Wakil Gubernur DKI Jakarta, Basuki Tjahaja Purnama (Ahok), menyatakan akan ikut berperan dalam merevisi Undang-undang (UU) organisasi kemasyarakatan (Ormas) untuk mewujudkan pembubaran Front Pembela Islam (FPI) karena demonstrasinya kerap menggunakan kekerasan. Namun, masih menunggu instruksi dari Joko Widodo (Jokowi), yang akan resmi menjabat presiden pada 20 Oktober mendatang.
"Makanya tunggu saja, tunggu temen saya di Istana dulu (Jokowi)," kata Ahok, di Balai Kota, Jakarta, Kamis (9/10).
Namun, saat dimintai tanggapan terkait Menteri dalam negeri (Mendagri) Gamawan Fauzi yang hanya memberikan surat teguran ke FPI, Ahok enggan memaparkan lebih jauh. Dia menyatakan lebih memilih menunggu keputusan dari Mendagri yang baru.
"Saya enggak tahu, saya enggak mau komentar lah sama Mendagri, tunggu Mendagri baru saja," cetus Ahok.
Sejauh proses penegakan hukum yang dilakukan Polda Metro Jaya atas aksi anarkis FPI di gedung Balai Kota dan DPRD DKI, Ahok mengapresiasi hal tersebut. Menurutnya itu merupakan langkah terbaik dari pihak kepolisian.
Merasa tidak puas dengan penahan Habib Novel, mantan Bupati Belitung Timur itu melayangkan surat ke Polda Metro Jaya untuk menyelidiki aktor utama maupun penyandang dana demo anarkis tersebut.
"Tadi saya baru tanda tangan surat nanti sore atau besok dikirim. Kita minta polisi menyelidiki siapa, aktor intelektual dan penyandang dana setiap demo, kita pengennya kejar sampai di situ saja," pungkasnya.
Sementara itu, Koordinator Koalisi Kebebasan Berserikat (KKB), Fransisca Fitri, menegaskan ketidaktegasan aparat penegak hukum dalam menindak pelaku kekerasan selama ini tidak ada kaitannya dengan UU Ormas.
"Perlu dicatat, penindakan terhadap kekerasan yang dilakukan oleh FPI tidak ada kaitannya dengan status terdaftar atau tidak di instansi Kesbangpol (Kesatuan Bangsa dan Politik).
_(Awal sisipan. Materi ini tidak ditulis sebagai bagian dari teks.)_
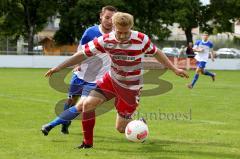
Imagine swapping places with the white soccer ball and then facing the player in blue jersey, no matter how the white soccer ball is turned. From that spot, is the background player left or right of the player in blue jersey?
right

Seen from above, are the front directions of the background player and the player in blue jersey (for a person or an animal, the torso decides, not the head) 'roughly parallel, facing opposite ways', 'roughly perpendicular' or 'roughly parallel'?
roughly perpendicular

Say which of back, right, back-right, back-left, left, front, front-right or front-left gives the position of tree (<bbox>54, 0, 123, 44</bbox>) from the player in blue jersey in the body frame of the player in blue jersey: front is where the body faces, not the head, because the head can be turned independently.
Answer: back-left

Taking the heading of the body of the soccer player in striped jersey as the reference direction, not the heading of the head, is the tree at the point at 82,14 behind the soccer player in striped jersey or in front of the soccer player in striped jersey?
behind

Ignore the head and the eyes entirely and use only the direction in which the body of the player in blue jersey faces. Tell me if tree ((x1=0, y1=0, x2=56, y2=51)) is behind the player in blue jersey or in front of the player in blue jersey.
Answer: behind

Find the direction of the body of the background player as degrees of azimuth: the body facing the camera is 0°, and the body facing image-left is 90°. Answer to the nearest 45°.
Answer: approximately 45°

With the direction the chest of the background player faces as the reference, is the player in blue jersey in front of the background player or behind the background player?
in front

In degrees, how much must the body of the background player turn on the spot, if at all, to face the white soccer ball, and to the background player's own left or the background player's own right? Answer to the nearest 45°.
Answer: approximately 45° to the background player's own left

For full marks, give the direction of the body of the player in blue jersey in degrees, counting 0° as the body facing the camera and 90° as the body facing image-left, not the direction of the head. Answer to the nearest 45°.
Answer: approximately 315°

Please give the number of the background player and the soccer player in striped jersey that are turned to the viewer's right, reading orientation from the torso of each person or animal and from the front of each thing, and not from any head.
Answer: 0

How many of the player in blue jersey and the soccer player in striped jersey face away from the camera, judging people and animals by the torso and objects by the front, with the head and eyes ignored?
0

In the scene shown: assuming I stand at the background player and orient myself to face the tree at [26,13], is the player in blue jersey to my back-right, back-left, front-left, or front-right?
back-left

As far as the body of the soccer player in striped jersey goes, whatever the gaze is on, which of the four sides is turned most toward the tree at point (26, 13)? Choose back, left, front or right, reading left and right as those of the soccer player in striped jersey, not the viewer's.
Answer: back
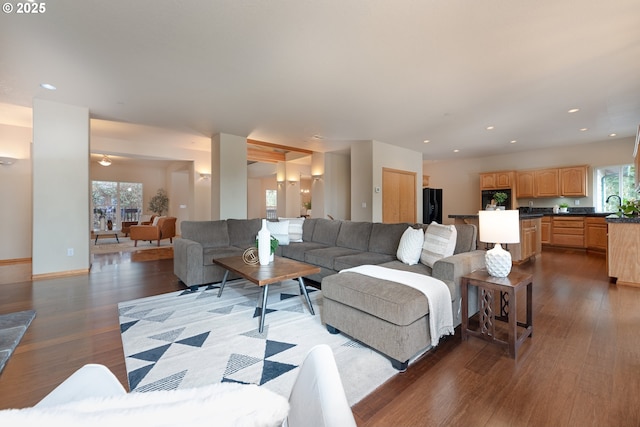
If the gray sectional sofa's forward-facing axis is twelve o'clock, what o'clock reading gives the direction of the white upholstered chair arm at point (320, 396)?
The white upholstered chair arm is roughly at 11 o'clock from the gray sectional sofa.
KUHP sudah lebih dari cukup untuk menjerat pelaku, yang turut serta, yang memerintahkan suatu tindak kejahatan, ataupun yang menyatakan permusuhan ataupun kebencian terhadap suatu golongan secara terbuka di muka umum," kata Fransisca.
Menurut dia, menggunakan UU Ormas untuk membubarkan atau memberi label ilegal sebuah organisasi tidak akan mengatasi dasar persoalan kekerasan oleh kelompok/organisasi yang memiliki massa. "Organisasi yang dibubarkan atau dicap ilegal, akan dengan mudah dibentuk kembali dan diberi nama lain," kata dia.
Pada kasus FPI, ujar Fransisca, tindakan yang diambil oleh Polda Metro Jaya dalam penegakan KUHP sudah tepat. "Yang harus dilakukan oleh aparat penegak hukum adalah tindakan tegas pada orang-orang atau kelompok yang terbukti melakukan kekerasan," tegas dia.